Johnny Walker Blue Label: A review

It smelt of three play dough left out in the sun for too long, and had a colour like urine mixed with water.  It tasted like nothing.

Some whiskeys aim to be light, and soft on the pallet (A good thing, considering the first thing any whiskey drinker learns is how to ignore the burning, throat gagging sensation you get from drinking the stuff), but Blue goes through light flavours and out the other side, into a realm where you wonder why the hell you spent so much on the stuff in the first place.

Generally, the more expensive whiskey gets, the more exciting the damn stuff is, with each glass a god damn experiment in getting the mix of water/ice and the water-of-life right.  This though, was barely there.  It didnt even have the traditional ashtray used as filter notes that most scotch seems to revel in as a mark of pride.

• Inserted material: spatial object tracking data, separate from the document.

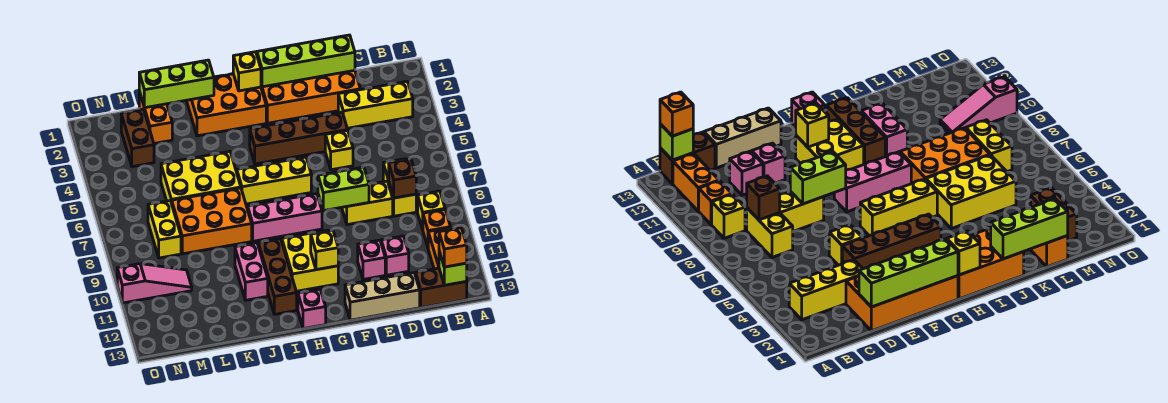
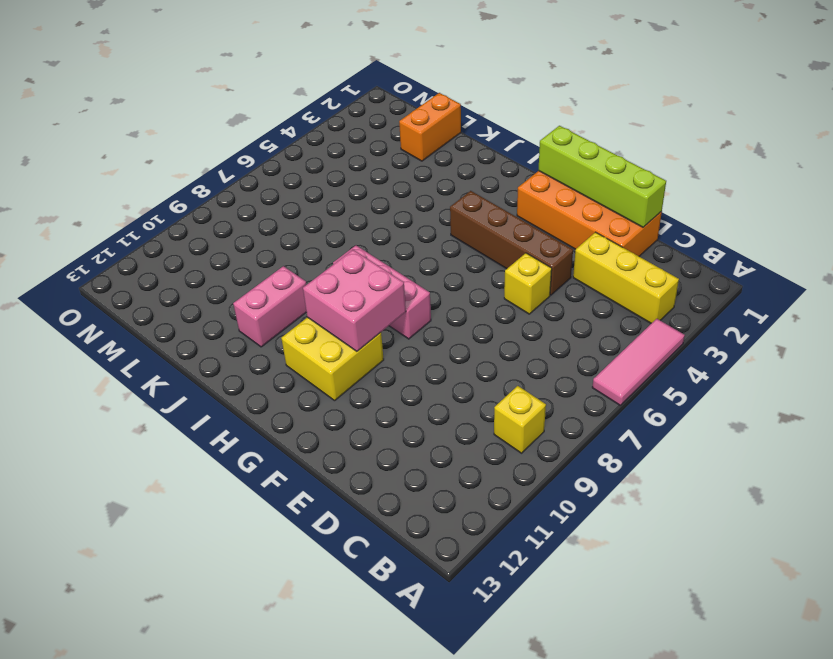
pink 1x3 tile [592,319,685,405] -> none
pink 2x2 brick [303,250,406,351] -> none
none -> orange 1x1 brick [423,209,450,247]
none -> orange 1x2 brick [428,228,451,269]
none -> brown 1x2 brick [416,268,467,308]
none -> yellow 1x2 brick [383,159,416,216]

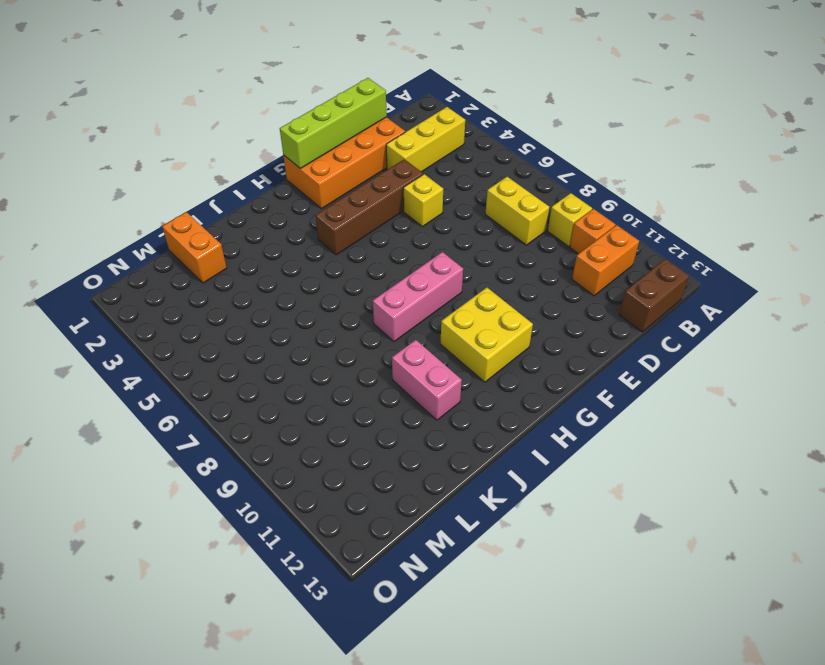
orange 1x2 brick [572,225,639,296] -> orange 1x2 brick turned to [428,228,451,269]
none -> yellow 1x2 brick [342,181,393,225]
none -> pink 1x1 brick [381,236,409,275]
none -> tan 1x3 brick [345,273,420,320]
none -> pink 1x1 brick [358,240,385,279]

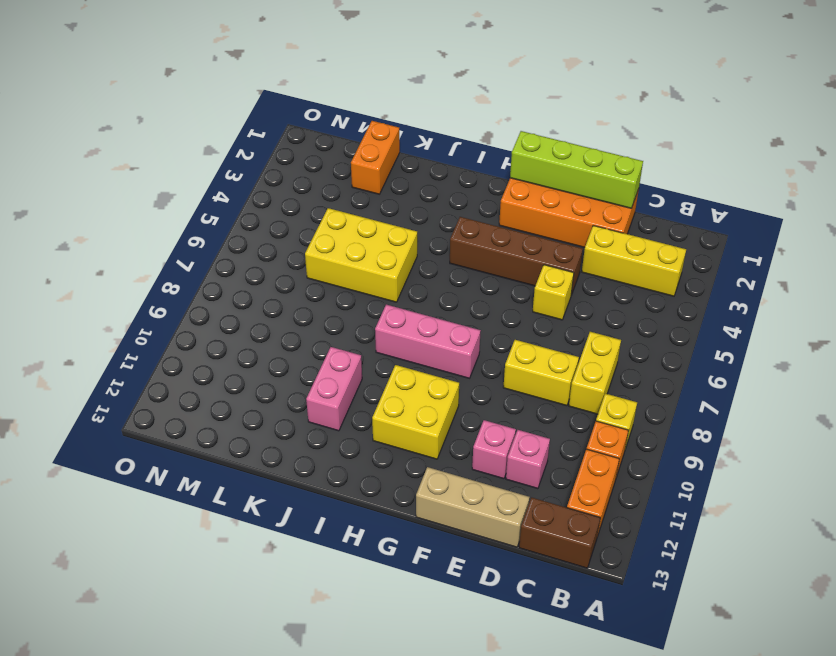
none -> yellow 1x3 brick [237,157,311,204]
none -> orange 2x3 brick [186,74,266,136]
none -> pink 1x1 brick [298,289,326,329]
none -> brown 1x3 brick [258,239,297,314]

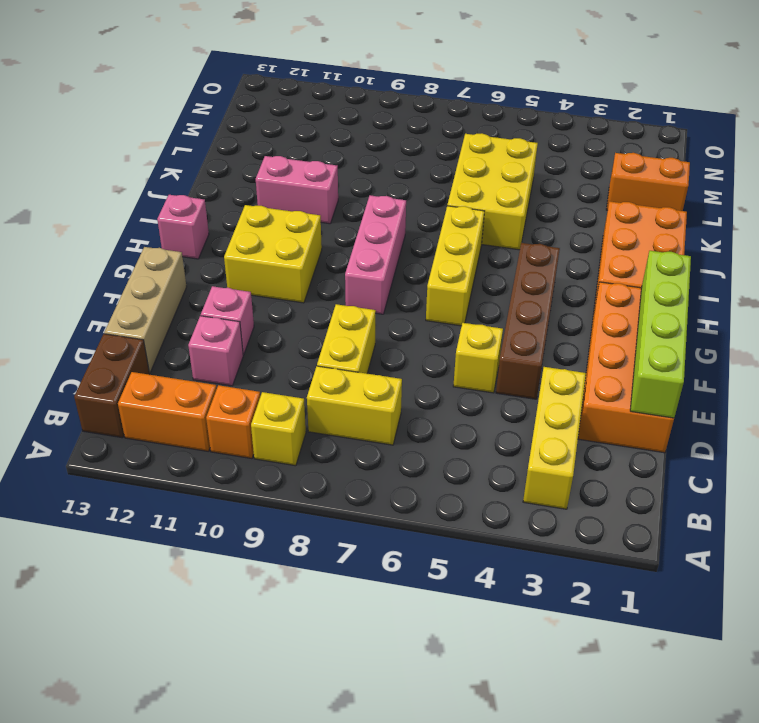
none -> brown 1x3 brick [258,239,297,314]
none -> orange 2x3 brick [172,188,252,254]
none -> brown 1x2 brick [121,109,154,167]
none -> yellow 1x2 brick [148,201,181,258]

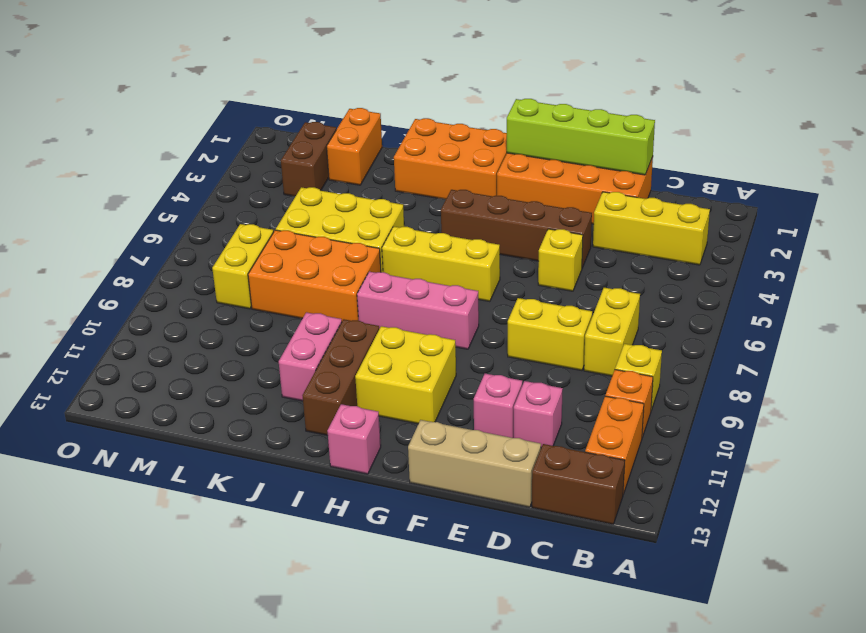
none -> pink 1x3 slope [117,264,192,303]
none -> lime 1x1 brick [439,251,467,285]
none -> brown 1x1 brick [389,159,416,198]
none -> lime 1x2 brick [318,167,369,211]

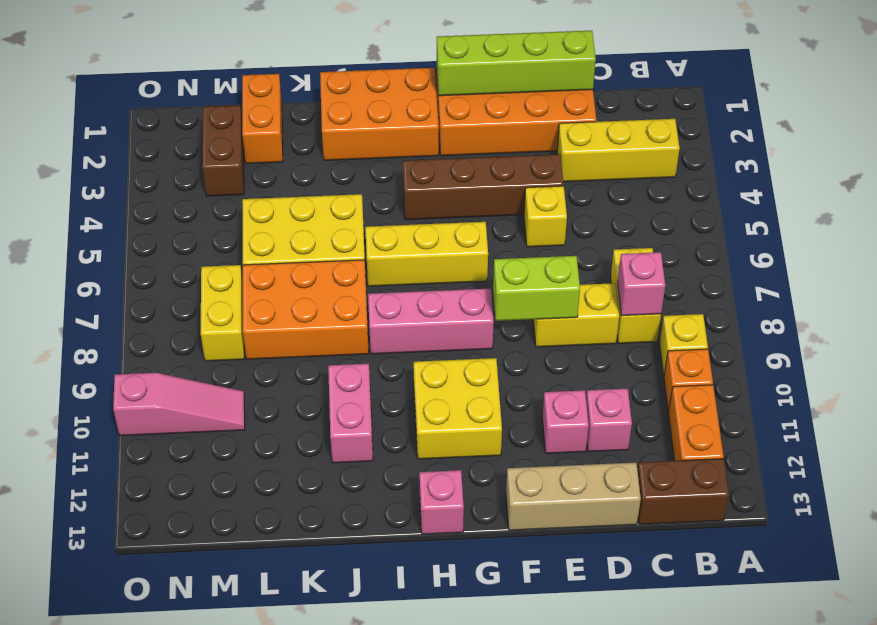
pink 1x1 brick [618,252,665,316] -> brown 1x1 brick [389,159,416,198]
none -> brown 1x3 brick [258,239,297,314]
none -> lime 1x1 brick [439,251,467,285]
none -> yellow 1x1 brick [311,230,338,270]
none -> yellow 1x1 brick [233,52,261,91]

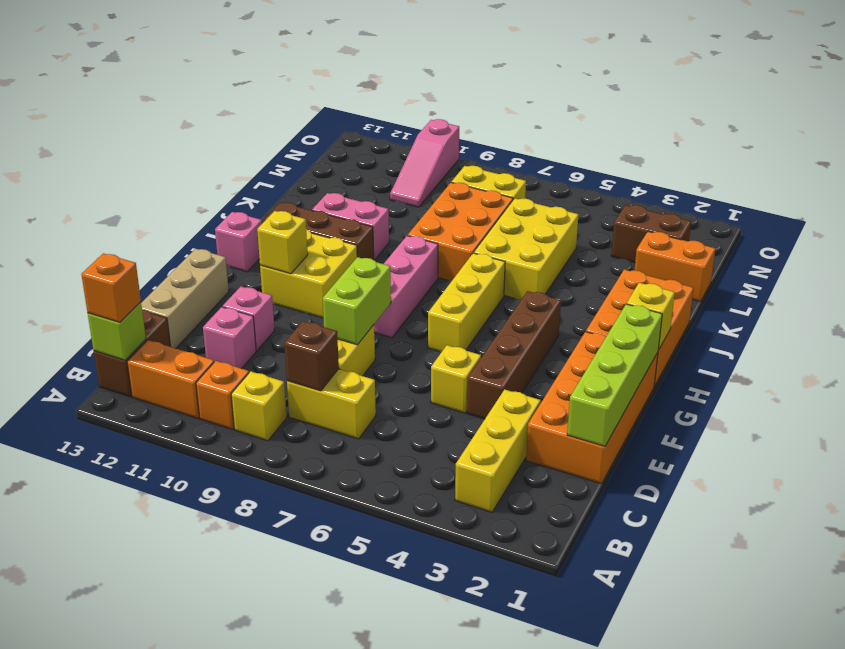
none -> lime 1x3 brick [139,60,214,108]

My advice: buy Middleton’s Reserve – the Jameson’s equivalent.  Strong, robust and with end notes that make you jump up and go ‘that’s apricot! what the fuck is apricot doing in my whiskey?!?’ before punching you in the tongue and wallet and letting you enjoy the dark haze of a night spent scrounging for small change to buy pissweak cheaparse beer b/c you’ve spent it on something good .

Rating: 2 stars out of 5 for disappointment.